Bunun bir tek sebebi var: Çiller artık kimseyi inandıramıyor..
Geçmişte söylediği yalanlar yakasına yapışıyor ve bunun ağırlığı Çiller’i dibe doğru sürüklüyor.
Dün atv haberlerinde yayımlanan bir film bir siyasetçinin ağzından çıkan sözü kulağının duyması gerektiğinin ve söylenen bir yalanın nasıl dönüp dolaşıp söyleyeni vuracağının tipik bir örneği.
O günü çok iyi hatırlıyorum. Tansu Çiller 1995 seçim kampanyası sırasında Ali Kırca’ya Amerika’daki malvarlığını satıp elde edeceği parayı Şehit Anaları Vakfı’na bağışlayacağını söylemişti.
Bir siyasetçinin halkın duygularını böylesine istismar edemeyeceğini düşündüğüm için ertesi gün bu haberi Posta Gazetesi’nin manşetinden yayımlamıştım.
Aradan dört yıl geçti.
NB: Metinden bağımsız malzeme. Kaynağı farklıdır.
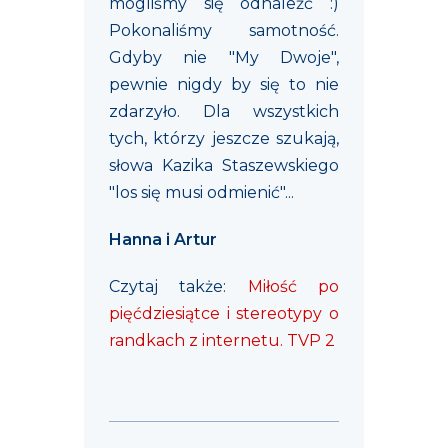
mogliśmy się odnaleźć :)
Pokonaliśmy samotność.
Gdyby nie "My Dwoje",
pewnie nigdy by się to nie
zdarzyło. Dla wszystkich
tych, którzy jeszcze szukają,
słowa Kazika Staszewskiego
"los się musi odmienić"...
Hanna i Artur
Czytaj także:
Miłość po
pięćdziesiątce i stereotypy o
randkach z internetu. TVP 2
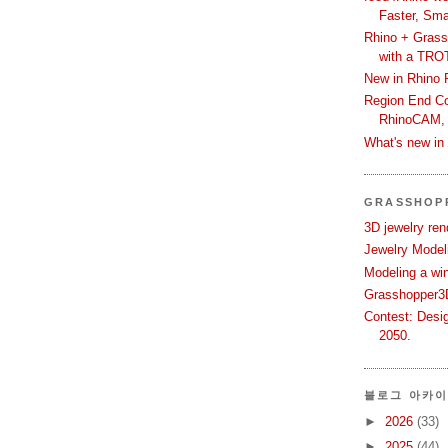
Faster, Sma
Rhino + Grass
with a TRO
New in Rhino 
Region End Con
RhinoCAM,
What's new i
GRASSHOP
3D jewelry ren
Jewelry Modeli
Modeling a wi
Grasshopper3D
Contest: Desi
2050.
블로그 아카
►
2026
(33)
►
2025
(44)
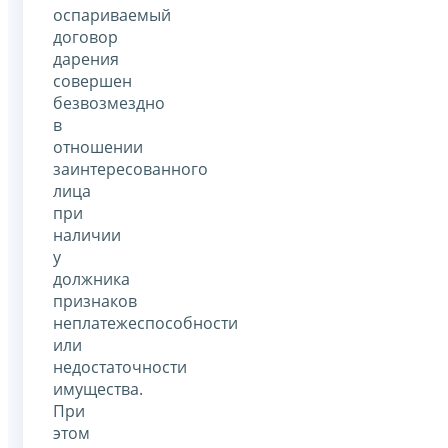
оспариваемый
договор
дарения
совершен
безвозмездно
в
отношении
заинтересованного
лица
при
наличии
у
должника
признаков
неплатежеспособности
или
недостаточности
имущества.
При
этом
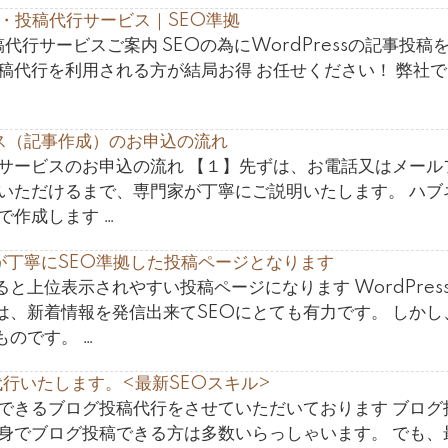
代行・投稿代行サービス｜SEO準拠
投稿代行サービスご案内 SEOの為にWordPressの記事投稿
稿代行を利用される方が結局お得 お任せください！ 弊社
ス（記事作成）のお申込の流れ
行サービスのお申込の流れ 【１】先ずは、お電話又はメール
得いただけるまで、専門家が丁寧にご説明いたします。 ハブ
で作成します …
が丁寧にSEO準拠した投稿ページとなります
と上位表示されやすい投稿ページになります WordPres
は、新着情報を発信出来てSEOにとても有力です。 しかし
のです。 …
行いたします。<最新SEOスキル>
示できるブログ投稿代行をさせていただいております ブログ
自身でブログ投稿できる方は多数いらっしゃいます。 でも、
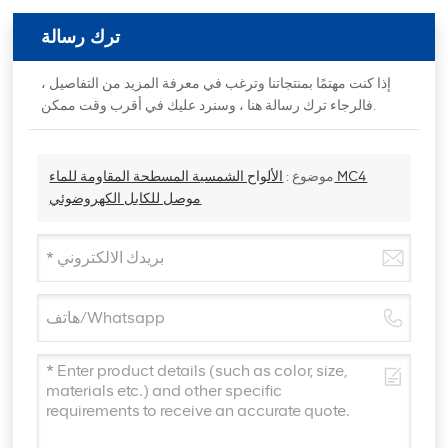
ترك رسالة
إذا كنت مهتمًا بمنتجاتنا وترغب في معرفة المزيد من التفاصيل ،
فالرجاء ترك رسالة هنا ، وسنرد عليك في أقرب وقت ممكن.
موضوع :
الألواح الشمسية المسطحة المقاومة للماء MC4
موصل للكابل الكهروضوئي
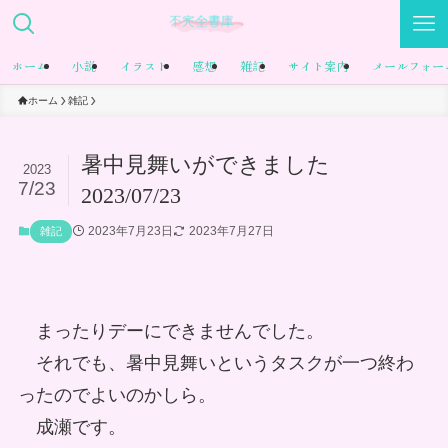
ホーム
小説
イラスト
感想
雑記
サイト案内
メールフォー
ホーム
雑記
暑中見舞いができました
2023
7/23
2023/07/23
2023年7月23日
2023年7月27日
雑記
まったりデーにできませんでした。
それでも、暑中見舞いというタスクが一つ終わ
ったのでよいのかしら。
成瀬です。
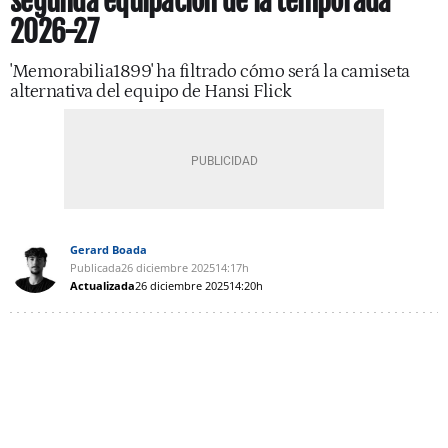
segunda equipación de la temporada
2026-27
'Memorabilia1899' ha filtrado cómo será la camiseta
alternativa del equipo de Hansi Flick
Gerard Boada
Publicada
26 diciembre 2025
14:17h
Actualizada
26 diciembre 2025
14:20h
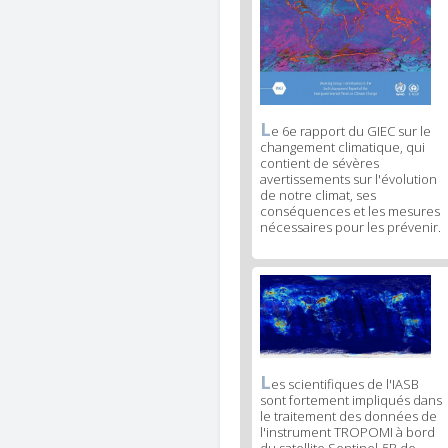
L
News
e 6e rapport du GIEC sur le
changement climatique, qui
image
contient de sévères
legend
avertissements sur l'évolution
1
de notre climat, ses
conséquences et les mesures
nécessaires pour les prévenir.
News
image
2
L
News
es scientifiques de l'IASB
sont fortement impliqués dans
image
le traitement des données de
legend
l'instrument TROPOMI à bord
2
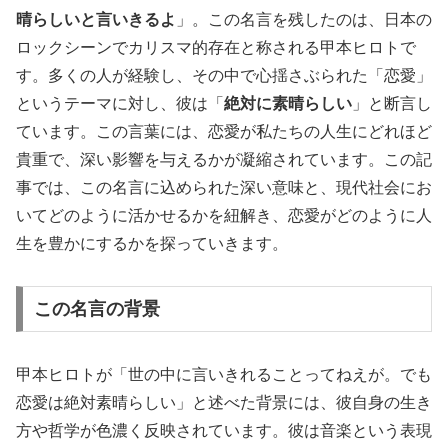
晴らしいと言いきるよ
」。この名言を残したのは、日本の
ロックシーンでカリスマ的存在と称される甲本ヒロトで
す。多くの人が経験し、その中で心揺さぶられた「恋愛」
というテーマに対し、彼は「
絶対に素晴らしい
」と断言し
ています。この言葉には、恋愛が私たちの人生にどれほど
貴重で、深い影響を与えるかが凝縮されています。この記
事では、この名言に込められた深い意味と、現代社会にお
いてどのように活かせるかを紐解き、恋愛がどのように人
生を豊かにするかを探っていきます。
この名言の背景
甲本ヒロトが「世の中に言いきれることってねえが。でも
恋愛は絶対素晴らしい」と述べた背景には、彼自身の生き
方や哲学が色濃く反映されています。彼は音楽という表現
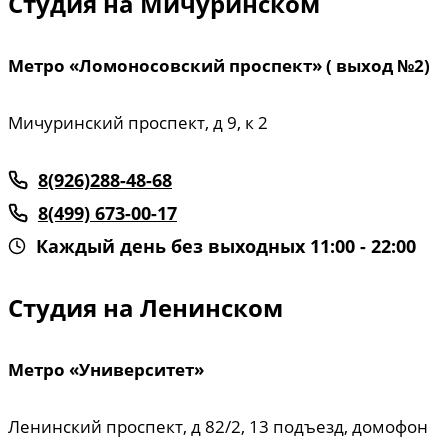
Студия на Мичуринском
Метро «Ломоносовский проспект»
( выход №2)
Мичуринский проспект, д 9, к 2
8(926)288-48-68
8(499) 673-00-17
Каждый день без выходных 11:00 - 22:00
Студия на Ленинском
Метро «Университет»
Ленинский проспект, д 82/2, 13 подъезд, домофон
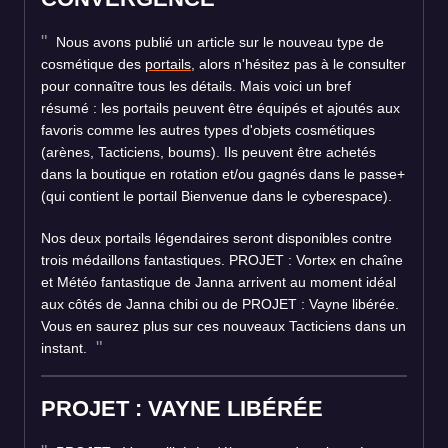
Nous avons publié un article sur le nouveau type de
cosmétique des
portails
, alors n'hésitez pas à le consulter
pour connaître tous les détails. Mais voici un bref
résumé : les portails peuvent être équipés et ajoutés aux
favoris comme les autres types d'objets cosmétiques
(arènes, Tacticiens, boums). Ils peuvent être achetés
dans la boutique en rotation et/ou gagnés dans le passe+
(qui contient le portail Bienvenue dans le cyberespace).
Nos deux portails légendaires seront disponibles contre
trois médaillons fantastiques. PROJET : Vortex en chaîne
et Météo fantastique de Janna arrivent au moment idéal
aux côtés de Janna chibi ou de PROJET : Vayne libérée.
Vous en saurez plus sur ces nouveaux Tacticiens dans un
instant.
PROJET : VAYNE LIBÉRÉE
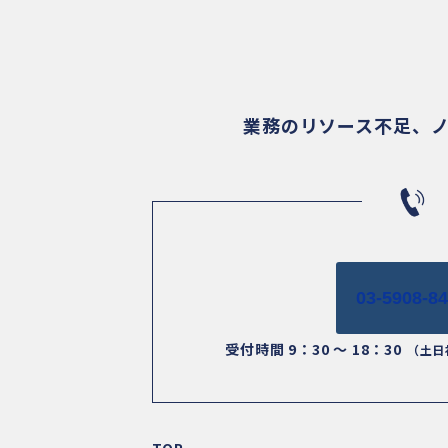
業務のリソース不足、
03-5908-8
受付時間 9：30 ～ 18：30
（土日
TOP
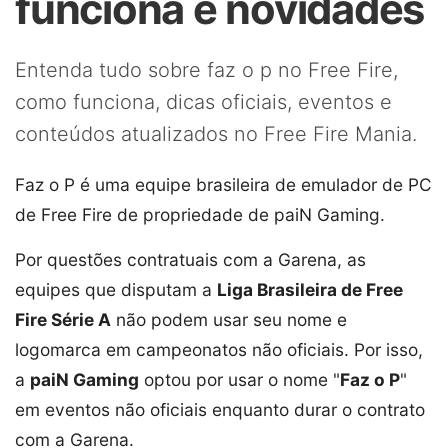
funciona e novidades
Entenda tudo sobre faz o p no Free Fire,
como funciona, dicas oficiais, eventos e
conteúdos atualizados no Free Fire Mania.
Faz o P é uma equipe brasileira de emulador de PC
de Free Fire de propriedade de paiN Gaming.
Por questões contratuais com a Garena, as
equipes que disputam a
Liga Brasileira de Free
Fire Série A
não podem usar seu nome e
logomarca em campeonatos não oficiais. Por isso,
a
paiN Gaming
optou por usar o nome "
Faz o P
"
em eventos não oficiais enquanto durar o contrato
com a Garena.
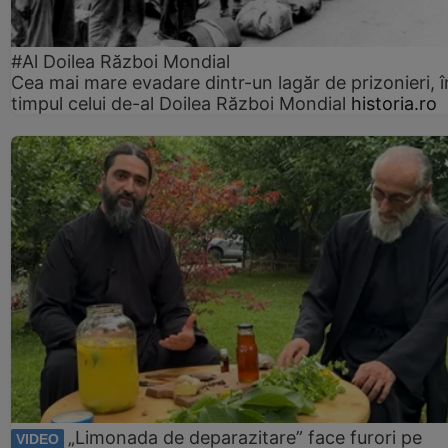
#Al Doilea Război Mondial
Cea mai mare evadare dintr-un lagăr de prizonieri, î
timpul celui de-al Doilea Război Mondial
historia.ro
„Limonada de deparazitare” face furori pe
VIDEO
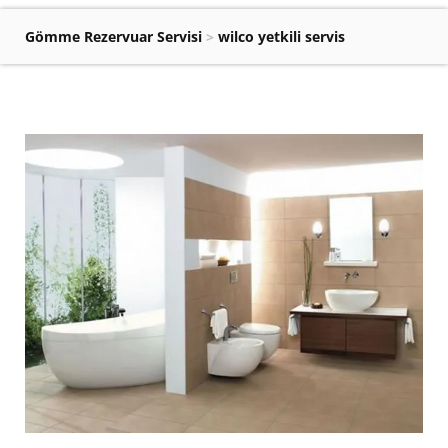
Gömme Rezervuar Servisi
>
wilco yetkili servis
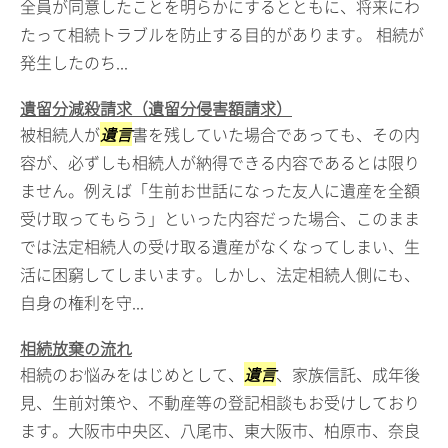
全員が同意したことを明らかにするとともに、将来にわ
たって相続トラブルを防止する目的があります。 相続が
発生したのち...
遺留分減殺請求（遺留分侵害額請求）
被相続人が
遺言
書を残していた場合であっても、その内
容が、必ずしも相続人が納得できる内容であるとは限り
ません。例えば「生前お世話になった友人に遺産を全額
受け取ってもらう」といった内容だった場合、このまま
では法定相続人の受け取る遺産がなくなってしまい、生
活に困窮してしまいます。しかし、法定相続人側にも、
自身の権利を守...
相続放棄の流れ
相続のお悩みをはじめとして、
遺言
、家族信託、成年後
見、生前対策や、不動産等の登記相談もお受けしており
ます。大阪市中央区、八尾市、東大阪市、柏原市、奈良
Amerika’daki mallar yerinde duruyor. Çiller’in kendi ifadesiyle ‘çocuklarının yarınlarını güvence altına alan bu mallar’ satılmadı ve verilen söz tutulmadı.
Şimdi bu yalan dönüp dolaşıp Çiller’in başına sarılıyor.
Rahmetli anneannemin böyle durumlar için söylediği çok güzel bir söz vardı: “Dilim, dilim… Başıma giydirir kilim” derdi.
Çiller’in bugünkü durumunu ne güzel açıklıyor.
Siyasi propagandayı halka arkası arkasına yalan söylemek olarak algılayan tüm siyasetçilerin Çiller örneğinden çıkaracakları çok ders var.